Based on Openheim's Signal and Systems book part 3.5 and with the same logic in here. We can conclude that if:
$$ f(x) \overset{FS}{\longleftrightarrow} a_k $$
then:
$$ \frac{d}{dx} f(x) \overset{FS}{\longleftrightarrow} jk\omega_0 \; a_k $$
But what about $a_0$?
Based on this then every $a_0$ of a function that can be integrated from a function with a Fourier series must be $0$.
That's obviously wrong since the Fourier Series of $f(x) = x$ (on any interval repeatedly) is attainable and the derivative of it has the $a_0 = 1$ there's same argument for any $x^{2n+1}$ and $x^{2n}$ functions.
Let’s say we’re dealing with sufficiently nice (say, continuously differentiable) $2\pi$-periodic functions on the interval $[-\pi,\pi]$ for simplicity.
Then by the fundamental theorem of calculus, by definition the $a_0$ corresponding to $f’(x)$ is
$$a_0 = \frac1\pi\int_{-\pi}^\pi f’(x)dx = f(\pi)-f(-\pi) $$
Which is zero since $f$ is periodic.

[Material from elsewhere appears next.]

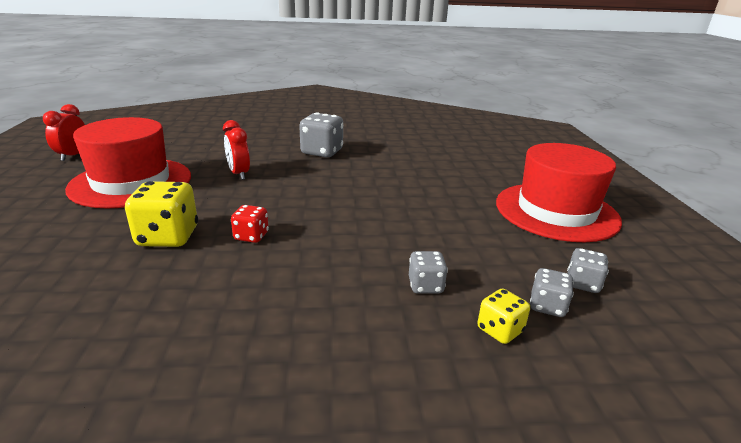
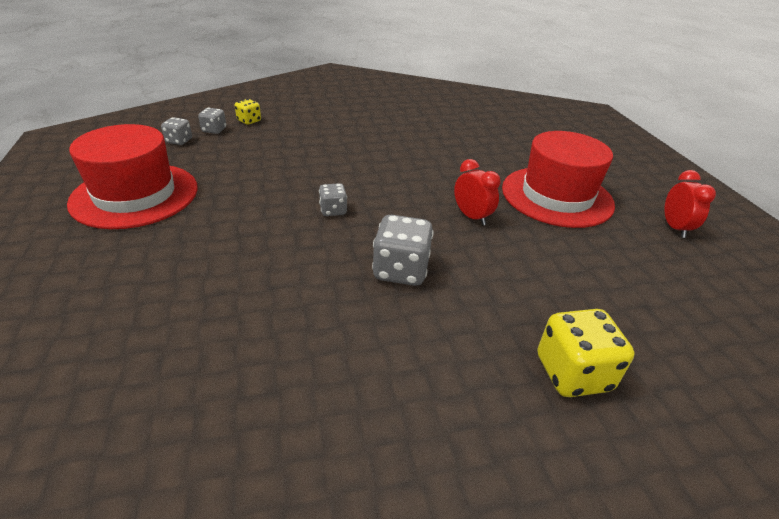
camera: 170 degrees right, 10 degrees up
(168, 237) = (461, 153): yellow dice -> yellow dice (572, 373)
(251, 236) = (406, 156): red dice -> none
(425, 286) = (283, 136): grey dice -> grey dice (333, 210)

So the relationship between Fourier series and derivatives indeed also holds for $k=0$ if $f$ is sufficiently nice.
In your case, $f(x) = x$ is not continuous when extended as a $2\pi$ periodic function, so in particular it’s not even differentiable and so the derivative property won’t hold in general.